Kabaka Mutebi said financial independence is a key pillar for cultural institutions to not only survive but as well thrive in an ever-changing world.
CULTURE | BUGANDA
The Kabaka Ronald Mutebi has instructed Buganda's clan heads to streamline registration of their assets and property for safeguarding against grabbers and redevelopment to attract viable business investments.
The Kabaka said that because the traditional clan heads are living in modern times, "there is no reason why they shouldn't be making money yet they have property and sites with rich historical heritage that can be redeveloped into commercially viable tourism destinations."
Mutebi said financial independence is a key pillar for cultural institutions to not only survive but as well thrive in an ever-changing world.
"It is important that clans survive to preserve our culture and heritage but in doing so, they must be strategic to adept to technology and innovation as well but this can be best done through investments that make for them money," he said.
Kabaka Mutebi made the remarks on recently at his Palace at Mengo while inaugurating Augustine Mutumba as the new head (Namwama) of the Kkobe (Aerial yam) clan.
The Kabaka congratulated Mutumba upon the appointment.
The 1900 Agreement between Buganda and the British allocated land to the Kabaka, his family members and the Kingdom chiefs. Land is central in Buganda's heritage.
Clans and their heads were equally beneficiaries that were allotted significant chunks of land in their capacity as office bearers and also individually.
Although the 1966 crisis in which former leader Milton Obote attacked the Palace forcing Kabaka Edward Mutesa into exile and subsequently abolishing kingdoms distorted Buganda's organizational structure, several observers and scholars attribute its survival until the restoration of cultural institutions in 1993, to the strong establishment of the clan system.
However, clan leadership in Buganda is often bedevilled by infighting over land and assets.

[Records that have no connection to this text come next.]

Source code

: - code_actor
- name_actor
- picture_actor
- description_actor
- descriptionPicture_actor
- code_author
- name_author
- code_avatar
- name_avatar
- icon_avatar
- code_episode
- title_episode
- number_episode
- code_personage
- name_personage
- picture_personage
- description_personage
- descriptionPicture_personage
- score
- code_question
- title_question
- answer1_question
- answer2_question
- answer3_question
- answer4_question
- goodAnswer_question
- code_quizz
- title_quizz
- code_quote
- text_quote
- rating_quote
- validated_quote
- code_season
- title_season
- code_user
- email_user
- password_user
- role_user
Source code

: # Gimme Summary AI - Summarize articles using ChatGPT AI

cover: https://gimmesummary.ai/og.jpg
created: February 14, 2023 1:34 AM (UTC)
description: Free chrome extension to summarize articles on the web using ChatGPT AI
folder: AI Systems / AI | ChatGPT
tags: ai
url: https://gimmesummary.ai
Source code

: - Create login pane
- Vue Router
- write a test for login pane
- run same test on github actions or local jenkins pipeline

Many clans have lost significant property to leaders that sell it off for selfish gain at the expense of posterity.
The clan system in Buganda is built around ownership of land.
Kabaka Mutebi tasked Mutumba to strengthen unity within his clan and build bridges to ease communication and amicably resolve disputes.
He said this will eliminate infighting and make clans attractive to the younger generation.
Mutumba is the 40th head of the Kkobe clan who was installed in August 2017 at their headquarters in Buzimwa- Mawokota County but his official recognition has been bogged by infights.
The Kabaka adjudicated upon the leadership dispute between Mutumba and Nsereko Byekwaso in March 2016 following over 120 years of the Nsereko family reigning over the Kkobe clan.
It is not clear why recognition of Mutumba has been protracted yet the matter was resolved four years ago.